- Opening Delimiter -

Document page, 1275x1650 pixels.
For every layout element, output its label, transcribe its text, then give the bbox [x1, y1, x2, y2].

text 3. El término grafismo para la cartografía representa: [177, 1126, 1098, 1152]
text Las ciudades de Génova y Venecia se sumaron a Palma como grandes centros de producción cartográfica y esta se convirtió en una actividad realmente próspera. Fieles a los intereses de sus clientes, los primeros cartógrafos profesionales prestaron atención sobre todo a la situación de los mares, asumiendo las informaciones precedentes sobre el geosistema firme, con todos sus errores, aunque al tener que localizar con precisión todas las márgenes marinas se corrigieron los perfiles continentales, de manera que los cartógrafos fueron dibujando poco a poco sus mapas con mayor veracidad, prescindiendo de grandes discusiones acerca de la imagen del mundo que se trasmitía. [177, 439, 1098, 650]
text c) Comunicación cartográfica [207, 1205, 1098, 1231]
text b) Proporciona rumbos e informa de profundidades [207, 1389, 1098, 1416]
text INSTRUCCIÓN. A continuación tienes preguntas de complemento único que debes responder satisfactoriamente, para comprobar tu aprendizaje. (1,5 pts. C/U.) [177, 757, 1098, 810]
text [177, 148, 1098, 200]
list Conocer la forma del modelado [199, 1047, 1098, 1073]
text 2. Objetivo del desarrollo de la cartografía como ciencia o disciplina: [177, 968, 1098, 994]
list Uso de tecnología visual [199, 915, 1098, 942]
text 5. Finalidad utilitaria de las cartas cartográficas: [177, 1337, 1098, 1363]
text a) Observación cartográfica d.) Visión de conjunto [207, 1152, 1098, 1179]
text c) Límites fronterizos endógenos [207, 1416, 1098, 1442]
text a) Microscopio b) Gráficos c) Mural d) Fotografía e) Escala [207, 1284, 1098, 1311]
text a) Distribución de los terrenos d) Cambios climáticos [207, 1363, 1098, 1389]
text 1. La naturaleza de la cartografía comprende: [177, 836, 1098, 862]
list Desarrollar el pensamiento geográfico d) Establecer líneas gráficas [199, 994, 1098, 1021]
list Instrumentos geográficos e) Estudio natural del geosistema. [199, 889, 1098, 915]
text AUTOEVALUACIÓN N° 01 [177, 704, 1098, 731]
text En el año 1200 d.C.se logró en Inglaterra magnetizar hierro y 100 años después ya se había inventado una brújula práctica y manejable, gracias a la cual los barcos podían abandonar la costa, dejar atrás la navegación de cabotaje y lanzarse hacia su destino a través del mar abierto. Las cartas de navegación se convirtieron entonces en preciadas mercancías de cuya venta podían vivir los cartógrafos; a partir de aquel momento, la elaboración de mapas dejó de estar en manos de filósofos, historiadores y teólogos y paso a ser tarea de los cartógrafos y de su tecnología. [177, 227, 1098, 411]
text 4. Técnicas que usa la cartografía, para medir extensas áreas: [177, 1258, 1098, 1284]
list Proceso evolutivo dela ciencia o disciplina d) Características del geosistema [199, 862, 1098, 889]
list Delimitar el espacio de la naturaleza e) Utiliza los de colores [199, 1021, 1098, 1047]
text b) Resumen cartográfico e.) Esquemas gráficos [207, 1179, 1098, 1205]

- Closing Delimiter -

Exercise instructions
Show all lines in the entries above where the word "tecnología" appears.

Worked solution
list Uso de tecnología visual [199, 915, 1098, 942]
text En el año 1200 d.C.se logró en Inglaterra magnetizar hierro y 100 años después ya se había inventado una brújula práctica y manejable, gracias a la cual los barcos podían abandonar la costa, dejar atrás la navegación de cabotaje y lanzarse hacia su destino a través del mar abierto. Las cartas de navegación se convirtieron entonces en preciadas mercancías de cuya venta podían vivir los cartógrafos; a partir de aquel momento, la elaboración de mapas dejó de estar en manos de filósofos, historiadores y teólogos y paso a ser tarea de los cartógrafos y de su tecnología. [177, 227, 1098, 411]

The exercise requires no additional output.